Version info for docker being used for testing:
Client version: 1.7.1
Client API version: 1.19
Go version (client): go1.4.2
Git commit (client): df2f73d-dirty
OS/Arch (client): linux/amd64
Server version: 1.7.1
Server API version: 1.19
Go version (server): go1.4.2
Git commit (server): df2f73d-dirty
OS/Arch (server): linux/amd64
Steps to reproduce:
Save the following as stdout.py
import time
import sys
for i in range( 0, 5 ):
print( "Printing line %d" % i )
sys.stdout.flush()
print( "----" )
sys.stdout.flush()
time.sleep( 5 )
for i in range( 5, 10 ):
print( "Printing line %d" % i )
sys.stdout.flush()
Then get a python 2 container and run the script to demonstrate correct output:
docker pull python:2
docker run --rm --name stdout -v "$PWD":/usr/src/myapp -w /usr/src/myapp python:2 python stdout.py
This will show:
Printing line 0
Printing line 1
Printing line 2
Printing line 3
Printing line 4
----
Printing line 5
Printing line 6
Printing line 7
Printing line 8
Printing line 9
With a short pause in between the first 5 and the second 5 lines.
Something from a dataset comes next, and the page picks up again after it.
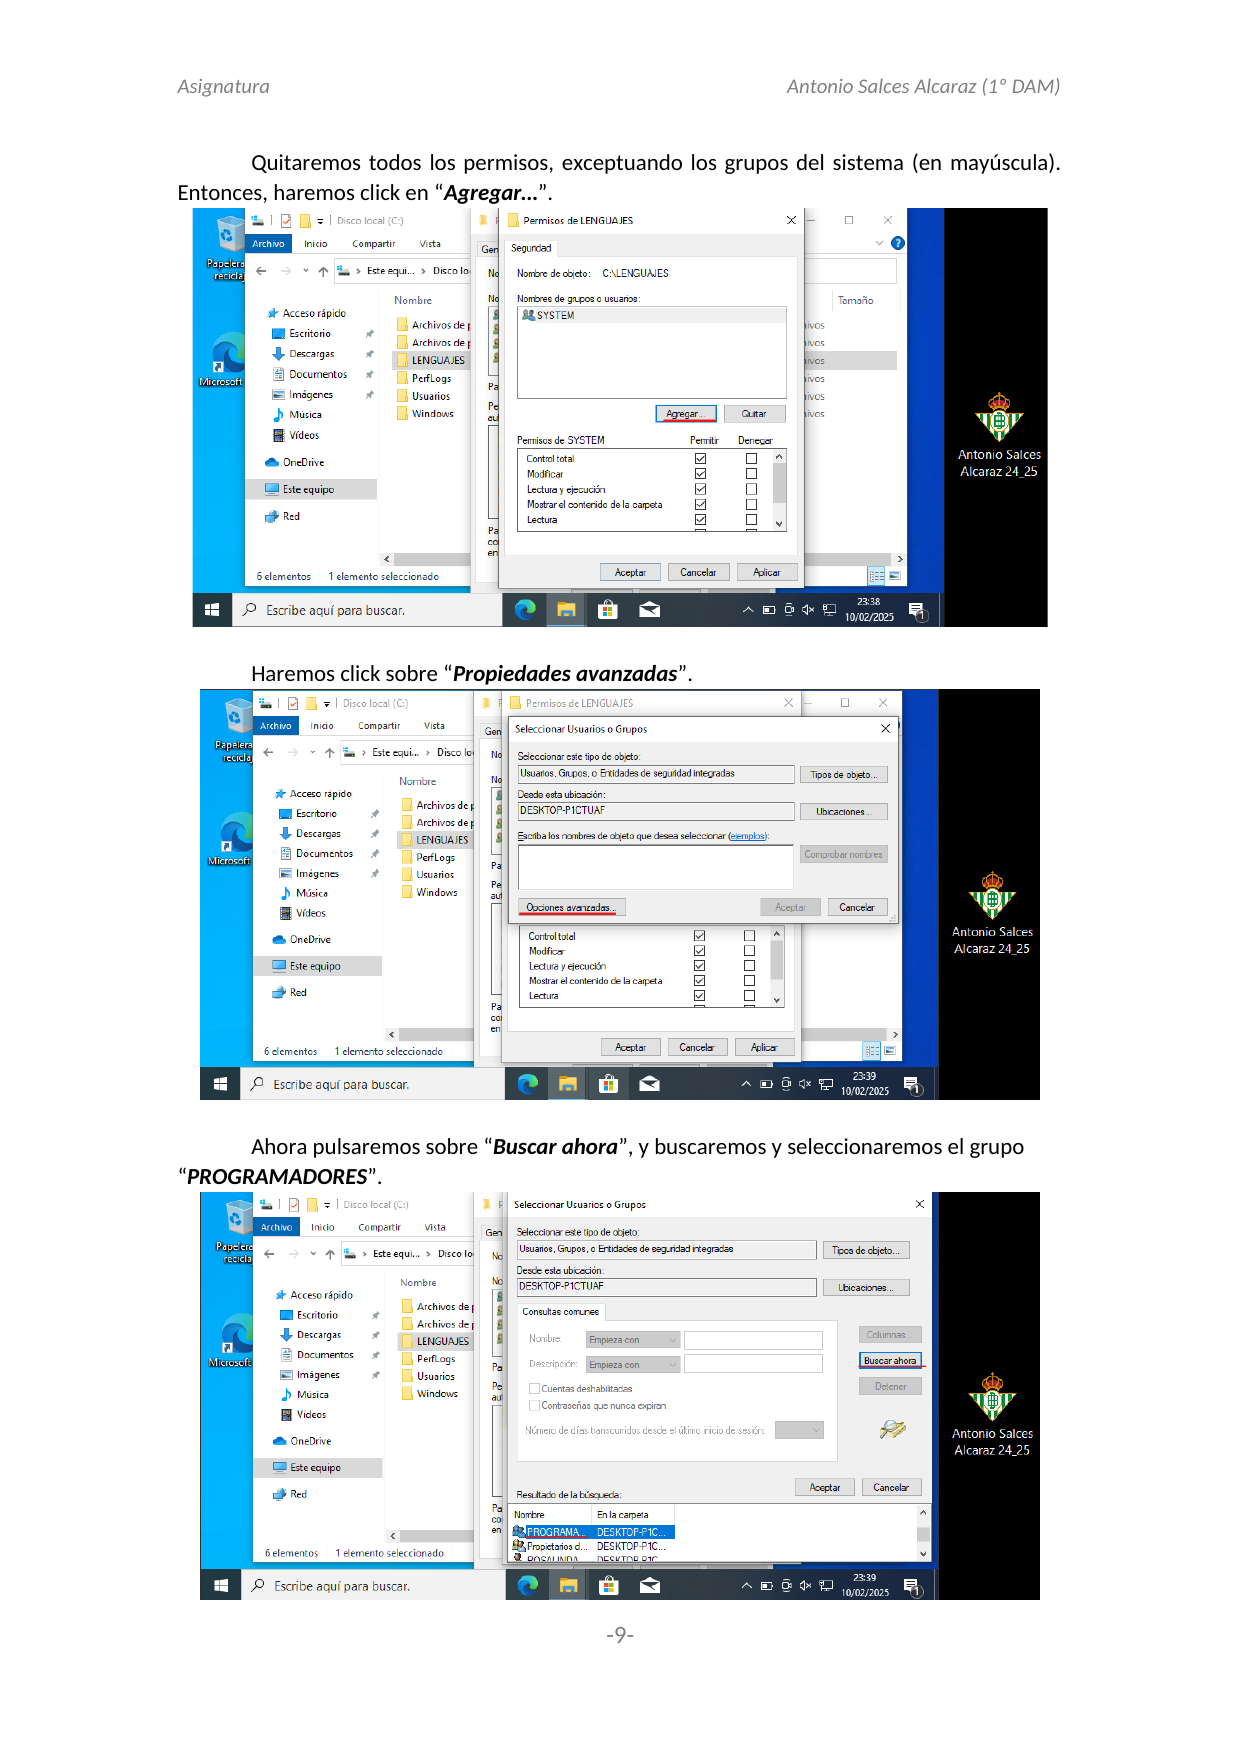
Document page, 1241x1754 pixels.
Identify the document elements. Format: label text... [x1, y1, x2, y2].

If I now run a new container and read the logs from the container while it is running, then the first 5 lines of output are duplicated:
docker run -d --name stdout -v "$PWD":/usr/src/myapp -w /usr/src/myapp python:2 python stdout.py && docker logs -t -f --tail=100 stdout
Which will produce output like:
2015-10-27T08:34:02.447894577Z Printing line 0
2015-10-27T08:34:02.447962742Z Printing line 1
2015-10-27T08:34:02.447971906Z Printing line 2
2015-10-27T08:34:02.447971990Z Printing line 3
2015-10-27T08:34:02.447972073Z Printing line 4
2015-10-27T08:34:02.448410164Z ----
2015-10-27T08:34:07.456426850Z Printing line 0
2015-10-27T08:34:07.456426850Z Printing line 1
2015-10-27T08:34:07.456426850Z Printing line 2
2015-10-27T08:34:07.456426850Z Printing line 3
2015-10-27T08:34:07.456426850Z Printing line 4
2015-10-27T08:34:07.456426850Z ----
2015-10-27T08:34:07.456426850Z Printing line 5
2015-10-27T08:34:07.456426850Z Printing line 6
2015-10-27T08:34:07.456426850Z Printing line 7
2015-10-27T08:34:07.456426850Z Printing line 8
2015-10-27T08:34:07.456426850Z Printing line 9
You can see that the first 6 lines (0-4 and ----) are duplicated, and the duplicates all have the same timestamp as the first line of new output (line 5).
If I check the actual container logs on disk there are no duplicates. Likewise, if I run the log command after the container has exited then there is no problem, and neither is there a problem if I don’t try to ‘follow’ the log.
We do however need to follow the logs while the container is running, so if anyone has experienced a similar thing and can help with some sort of workaround, it would be appreciated.